(Page text begins)
SECTION 3. ORS 743.760 is amended to read:
743.760. (1) As used in this section:
(a) “Carrier” means an
insurer authorized to issue a policy of health insurance in this state. “Carrier”
does not include a multiple employer welfare arrangement.
(b)(A) “Eligible
individual” means an individual who:
(i) Has left coverage
that was continuously in effect for a period of 180 days or more under one or
more Oregon group health benefit plans, has applied for portability coverage
not later than the 63rd day after termination of group coverage issued by an
Oregon carrier and is an Oregon resident at the time of such application; or
(ii) On or after January
1, 1998, meets the eligibility requirements of 42 U.S.C.
300gg-41, as amended and in effect on January 1, 1998, has applied for
portability coverage not later than the 63rd day after termination of group
coverage issued by an
(B) Except as provided
in subsection (12) of this section, “eligible individual” does not include an
individual who remains eligible for the individual’s prior group coverage or
would remain eligible for prior group coverage in a plan under the federal
Employee Retirement Income Security Act of 1974, as amended, were it not for
action by the plan sponsor relating to the actual or expected health condition
of the individual, or who is covered under another health benefit plan at the
time that portability coverage would commence or is eligible for the federal
Medicare program.
(c) “Portability health
benefit plans” and “portability plans” mean health benefit plans for eligible
individuals that are required to be offered by all carriers offering group
health benefit plans and that have been approved by the Director of the
Department of Consumer and Business Services in accordance with this section.
(2)(a) In order to
improve the availability and affordability of health benefit plans for
individuals leaving coverage under group health benefit plans, the Health
Insurance Reform Advisory Committee created under ORS 743.745 shall submit to
the director two portability health benefit plans pursuant to ORS 743.745. One
plan shall be in the form of insurance and the second plan shall be consistent
with the type of coverage provided by health maintenance organizations. For
each type of portability plan, the committee shall design and submit to the
director:
(A) A prevailing benefit
plan, which shall reflect the benefit coverages that are prevalent in the group
health insurance market; and
(B) A low cost benefit
plan, which shall emphasize affordability for eligible individuals.
(b) Except as provided
in ORS 743.730 to 743.773, no law requiring the coverage or the offer of
coverage of a health care service or benefit shall apply to portability health
benefit plans.
(3) The director shall
approve the portability health benefit plans if the director determines that
the plans provide for appropriate accessibility and affordability of needed
health care services and comply with all other provisions of this section.
(Page text ends)
(Material provided begins)
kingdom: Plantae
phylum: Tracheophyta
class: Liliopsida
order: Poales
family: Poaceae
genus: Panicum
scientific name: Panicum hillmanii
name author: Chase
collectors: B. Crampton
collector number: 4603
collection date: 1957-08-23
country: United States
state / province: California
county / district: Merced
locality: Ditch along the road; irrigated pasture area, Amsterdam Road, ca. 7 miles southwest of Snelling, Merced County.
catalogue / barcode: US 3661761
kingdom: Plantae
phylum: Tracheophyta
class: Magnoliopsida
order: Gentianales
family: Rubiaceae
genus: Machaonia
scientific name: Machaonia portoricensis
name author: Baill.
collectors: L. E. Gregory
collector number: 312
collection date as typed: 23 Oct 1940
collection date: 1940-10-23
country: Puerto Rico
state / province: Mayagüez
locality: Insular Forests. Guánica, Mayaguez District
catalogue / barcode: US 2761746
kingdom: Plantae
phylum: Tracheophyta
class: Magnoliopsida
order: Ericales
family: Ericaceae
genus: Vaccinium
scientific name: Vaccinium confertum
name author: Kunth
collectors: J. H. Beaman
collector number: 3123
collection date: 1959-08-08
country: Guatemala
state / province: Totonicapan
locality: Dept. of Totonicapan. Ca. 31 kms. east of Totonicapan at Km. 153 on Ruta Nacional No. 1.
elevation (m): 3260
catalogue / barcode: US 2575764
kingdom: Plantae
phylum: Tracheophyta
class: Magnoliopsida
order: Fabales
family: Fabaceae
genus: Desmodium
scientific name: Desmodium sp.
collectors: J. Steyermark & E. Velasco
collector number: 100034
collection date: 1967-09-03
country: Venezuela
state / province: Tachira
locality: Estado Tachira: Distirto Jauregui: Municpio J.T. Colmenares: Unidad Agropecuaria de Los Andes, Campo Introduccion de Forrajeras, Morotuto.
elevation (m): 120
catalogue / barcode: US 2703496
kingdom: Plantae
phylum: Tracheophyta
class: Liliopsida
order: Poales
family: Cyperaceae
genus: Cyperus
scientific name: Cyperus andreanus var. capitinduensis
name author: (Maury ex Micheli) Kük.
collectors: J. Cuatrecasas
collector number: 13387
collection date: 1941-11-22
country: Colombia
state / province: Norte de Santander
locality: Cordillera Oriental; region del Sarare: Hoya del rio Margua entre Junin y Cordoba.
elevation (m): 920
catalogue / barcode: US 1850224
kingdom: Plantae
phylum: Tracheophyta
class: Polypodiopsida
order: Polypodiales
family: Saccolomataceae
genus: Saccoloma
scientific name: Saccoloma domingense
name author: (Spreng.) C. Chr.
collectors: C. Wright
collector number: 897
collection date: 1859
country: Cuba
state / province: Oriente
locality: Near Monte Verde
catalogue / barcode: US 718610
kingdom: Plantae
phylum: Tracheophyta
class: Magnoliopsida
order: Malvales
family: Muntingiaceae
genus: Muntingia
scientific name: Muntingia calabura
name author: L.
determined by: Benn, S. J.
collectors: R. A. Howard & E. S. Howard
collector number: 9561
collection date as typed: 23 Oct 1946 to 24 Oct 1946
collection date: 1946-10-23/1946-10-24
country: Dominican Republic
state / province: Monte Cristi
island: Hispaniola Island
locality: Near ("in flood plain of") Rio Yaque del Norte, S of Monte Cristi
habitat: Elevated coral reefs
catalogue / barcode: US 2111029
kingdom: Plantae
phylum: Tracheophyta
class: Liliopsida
(Material provided ends)
What to do:
**a.** Can you quote the ORS 743.760 amendment from "(3) The director" to "of this section."?
**b.** Can you continue the ORS 743.760 amendment past its final sentence?

Answers in order:
**a.**
(3) The director shall
approve the portability health benefit plans if the director determines that
the plans provide for appropriate accessibility and affordability of needed
health care services and comply with all other provisions of this section.

**b.**
(4) After the director’s
approval of the portability plans submitted by the committee under this
section, each carrier offering group health benefit plans shall submit to the
director the policy form or forms containing at least one low cost benefit and
one prevailing benefit portability plan offered by the carrier that meets the
required standards. Each policy form must be submitted as prescribed by the
director and is subject to review and approval pursuant to ORS 742.003.
(5) Within 180 days
after approval by the director of the portability plans submitted by the
committee, as a condition of transacting group health insurance in this state,
each carrier offering group health benefit plans shall make available to
eligible individuals the prevailing benefit and low cost benefit portability
plans that have been submitted by the carrier and approved by the director
under subsection (4) of this section.
(6) A carrier offering
group health benefit plans shall issue to an eligible individual who is leaving
or has left group coverage provided by that carrier any portability plan
offered by the carrier if the eligible individual applies for the plan within
63 days of termination of prior coverage and agrees to make the required
premium payments and to satisfy the other provisions of the portability plan.
(7) Premium rates for
portability plans shall be subject to the following provisions:
(a) Each carrier must
file the geographic average rate for each of its portability health benefit
plans for a rating period with the director on or before March 15 of each year.
(b) The premium rates
charged during the rating period for each portability health benefit plan shall
not vary from the geographic average rate, except that the premium rate may be
adjusted to reflect differences in benefit design, family composition and age.
Adjustments for age shall comply with the following:
(A) For each plan, the
variation between the lowest premium rate and the highest premium rate shall
not exceed 100 percent of the lowest premium rate.
(B) Premium variations
shall be determined by applying uniformly the carrier’s schedule of age
adjustments for portability plans as approved by the director.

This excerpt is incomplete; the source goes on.